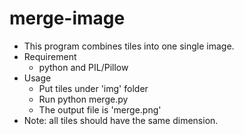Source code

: # merge-image
  * This program combines tiles into one single image.
  * Requirement
      * python and PIL/Pillow
  * Usage
      * Put tiles under 'img' folder
      * Run python merge.py
      * The output file is 'merge.png'
  * Note: all tiles should have the same dimension.
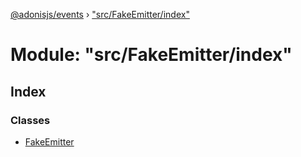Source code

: [@adonisjs/events](../README.md) › ["src/FakeEmitter/index"](_src_fakeemitter_index_.md)

# Module: "src/FakeEmitter/index"

## Index

### Classes

* [FakeEmitter](../classes/_src_fakeemitter_index_.fakeemitter.md)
━━━━━━━━━━
Your instructions: Please recast every non-blank line of the items above as a Markdown table with the columns "Row" and "Line", numbering the rows in order and omitting the pictures.

Response area:
| Row | Line |
|---|---|
| 1 | Source code |
| 2 | : # merge-image |
| 3 |   * This program combines tiles into one single image. |
| 4 |   * Requirement |
| 5 |       * python and PIL/Pillow |
| 6 |   * Usage |
| 7 |       * Put tiles under 'img' folder |
| 8 |       * Run python merge.py |
| 9 |       * The output file is 'merge.png' |
| 10 |   * Note: all tiles should have the same dimension. |
| 11 | Source code |
| 12 | : [@adonisjs/events](../README.md) › ["src/FakeEmitter/index"](_src_fakeemitter_index_.md) |
| 13 | # Module: "src/FakeEmitter/index" |
| 14 | ## Index |
| 15 | ### Classes |
| 16 | * [FakeEmitter](../classes/_src_fakeemitter_index_.fakeemitter.md) |